Expert commentary from the start-up sector on open banking
Christoph Rieche, co-founder and CEO of Startups 100-ranked alternative finance lender iwoca believes that the regulation should level the playing field between banks and alternative lenders but for small and micro businesses to benefit significantly from the changes, the banks will need to meet their responsibilities in full.
“Open Banking is an opportunity for alternative finance lenders to compete head-to-head with the banks, who currently enjoy the lion’s share of the £164bn small business lending market, by unlocking data that only the banks could access until now.
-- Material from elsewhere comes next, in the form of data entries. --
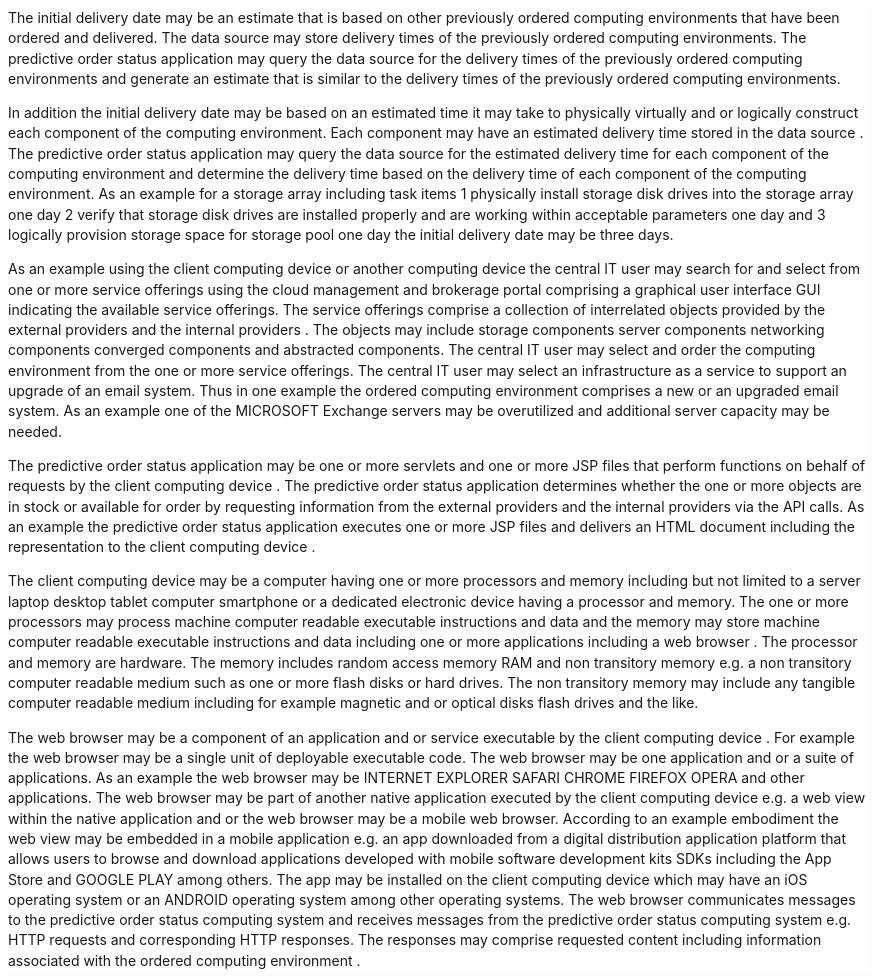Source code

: The initial delivery date may be an estimate that is based on other previously ordered computing environments that have been ordered and delivered. The data source may store delivery times of the previously ordered computing environments. The predictive order status application may query the data source for the delivery times of the previously ordered computing environments and generate an estimate that is similar to the delivery times of the previously ordered computing environments.

In addition the initial delivery date may be based on an estimated time it may take to physically virtually and or logically construct each component of the computing environment. Each component may have an estimated delivery time stored in the data source . The predictive order status application may query the data source for the estimated delivery time for each component of the computing environment and determine the delivery time based on the delivery time of each component of the computing environment. As an example for a storage array including task items 1 physically install storage disk drives into the storage array one day 2 verify that storage disk drives are installed properly and are working within acceptable parameters one day and 3 logically provision storage space for storage pool one day the initial delivery date may be three days.

As an example using the client computing device or another computing device the central IT user may search for and select from one or more service offerings using the cloud management and brokerage portal comprising a graphical user interface GUI indicating the available service offerings. The service offerings comprise a collection of interrelated objects provided by the external providers and the internal providers . The objects may include storage components server components networking components converged components and abstracted components. The central IT user may select and order the computing environment from the one or more service offerings. The central IT user may select an infrastructure as a service to support an upgrade of an email system. Thus in one example the ordered computing environment comprises a new or an upgraded email system. As an example one of the MICROSOFT Exchange servers may be overutilized and additional server capacity may be needed.

The predictive order status application may be one or more servlets and one or more JSP files that perform functions on behalf of requests by the client computing device . The predictive order status application determines whether the one or more objects are in stock or available for order by requesting information from the external providers and the internal providers via the API calls. As an example the predictive order status application executes one or more JSP files and delivers an HTML document including the representation to the client computing device .

The client computing device may be a computer having one or more processors and memory including but not limited to a server laptop desktop tablet computer smartphone or a dedicated electronic device having a processor and memory. The one or more processors may process machine computer readable executable instructions and data and the memory may store machine computer readable executable instructions and data including one or more applications including a web browser . The processor and memory are hardware. The memory includes random access memory RAM and non transitory memory e.g. a non transitory computer readable medium such as one or more flash disks or hard drives. The non transitory memory may include any tangible computer readable medium including for example magnetic and or optical disks flash drives and the like.

The web browser may be a component of an application and or service executable by the client computing device . For example the web browser may be a single unit of deployable executable code. The web browser may be one application and or a suite of applications. As an example the web browser may be INTERNET EXPLORER SAFARI CHROME FIREFOX OPERA and other applications. The web browser may be part of another native application executed by the client computing device e.g. a web view within the native application and or the web browser may be a mobile web browser. According to an example embodiment the web view may be embedded in a mobile application e.g. an app downloaded from a digital distribution application platform that allows users to browse and download applications developed with mobile software development kits SDKs including the App Store and GOOGLE PLAY among others. The app may be installed on the client computing device which may have an iOS operating system or an ANDROID operating system among other operating systems. The web browser communicates messages to the predictive order status computing system and receives messages from the predictive order status computing system e.g. HTTP requests and corresponding HTTP responses. The responses may comprise requested content including information associated with the ordered computing environment .
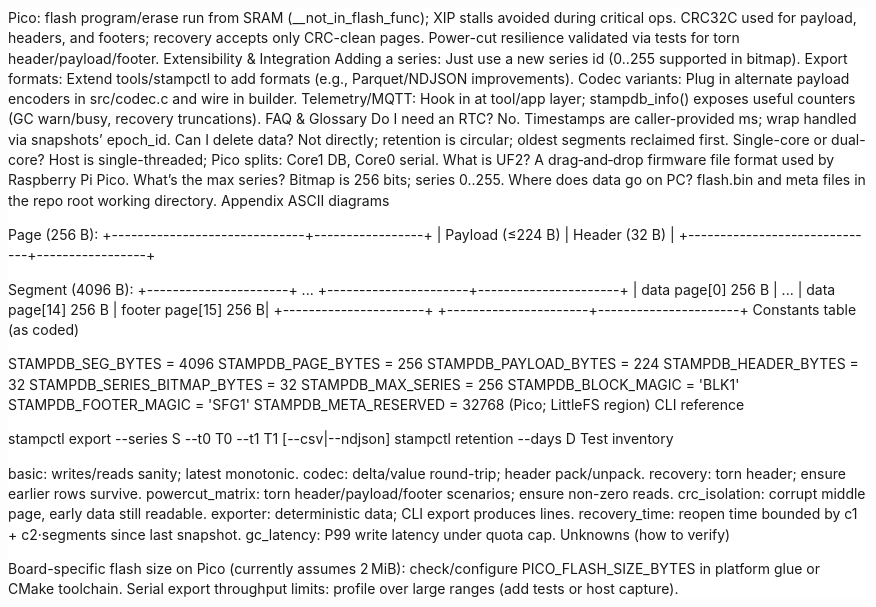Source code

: Pico: flash program/erase run from SRAM (\_\_not_in_flash_func); XIP stalls avoided during critical ops.
CRC32C used for payload, headers, and footers; recovery accepts only CRC-clean pages.
Power-cut resilience validated via tests for torn header/payload/footer.
Extensibility & Integration
Adding a series: Just use a new series id (0..255 supported in bitmap).
Export formats: Extend tools/stampctl to add formats (e.g., Parquet/NDJSON improvements).
Codec variants: Plug in alternate payload encoders in src/codec.c and wire in builder.
Telemetry/MQTT: Hook in at tool/app layer; stampdb_info() exposes useful counters (GC warn/busy, recovery truncations).
FAQ & Glossary
Do I need an RTC? No. Timestamps are caller-provided ms; wrap handled via snapshots’ epoch_id.
Can I delete data? Not directly; retention is circular; oldest segments reclaimed first.
Single-core or dual-core? Host is single-threaded; Pico splits: Core1 DB, Core0 serial.
What is UF2? A drag‑and‑drop firmware file format used by Raspberry Pi Pico.
What’s the max series? Bitmap is 256 bits; series 0..255.
Where does data go on PC? flash.bin and meta files in the repo root working directory.
Appendix
ASCII diagrams

Page (256 B):
+------------------------------+-----------------+
| Payload (≤224 B) | Header (32 B) |
+------------------------------+-----------------+

Segment (4096 B):
+----------------------+ ... +----------------------+----------------------+
| data page[0] 256 B | ... | data page[14] 256 B | footer page[15] 256 B|
+----------------------+ +----------------------+----------------------+
Constants table (as coded)

STAMPDB_SEG_BYTES = 4096
STAMPDB_PAGE_BYTES = 256
STAMPDB_PAYLOAD_BYTES = 224
STAMPDB_HEADER_BYTES = 32
STAMPDB_SERIES_BITMAP_BYTES = 32
STAMPDB_MAX_SERIES = 256
STAMPDB_BLOCK_MAGIC = 'BLK1'
STAMPDB_FOOTER_MAGIC = 'SFG1'
STAMPDB_META_RESERVED = 32768 (Pico; LittleFS region)
CLI reference

stampctl export --series S --t0 T0 --t1 T1 [--csv|--ndjson]
stampctl retention --days D
Test inventory

basic: writes/reads sanity; latest monotonic.
codec: delta/value round-trip; header pack/unpack.
recovery: torn header; ensure earlier rows survive.
powercut_matrix: torn header/payload/footer scenarios; ensure non-zero reads.
crc_isolation: corrupt middle page, early data still readable.
exporter: deterministic data; CLI export produces lines.
recovery_time: reopen time bounded by c1 + c2·segments since last snapshot.
gc_latency: P99 write latency under quota cap.
Unknowns (how to verify)

Board-specific flash size on Pico (currently assumes 2 MiB): check/configure PICO_FLASH_SIZE_BYTES in platform glue or CMake toolchain.
Serial export throughput limits: profile over large ranges (add tests or host capture).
“But awareness is low at present and innovative alternative lenders have already done much to relieve the burden on small businesses of lengthy forms, long waiting times and bad terms when applying for finance.
“For open banking to be successful, the government and the banks need to drive adoption and let the public know that this is an official and secure process.”
A former country manager of Uber in Italy, Benedetta Arese Lucini is co-founder and CEO of London-based Oval Money – a personal savings and financial education app – she believes the new changes could potentially herald new partnerships between big banks and smaller start-ups:
“Open Banking is the beginning of a new era in which banks will increasingly leverage their strength in their distribution network and their existing infrastructure for transactions, partnering with consumer-friendly and data driven start-ups that can revolutionise the last mile delivery of financial services.
“Today, the consumer experience is cumbersome, but Open Banking APIs will mean a faster, easier and more seamless service across all providers.”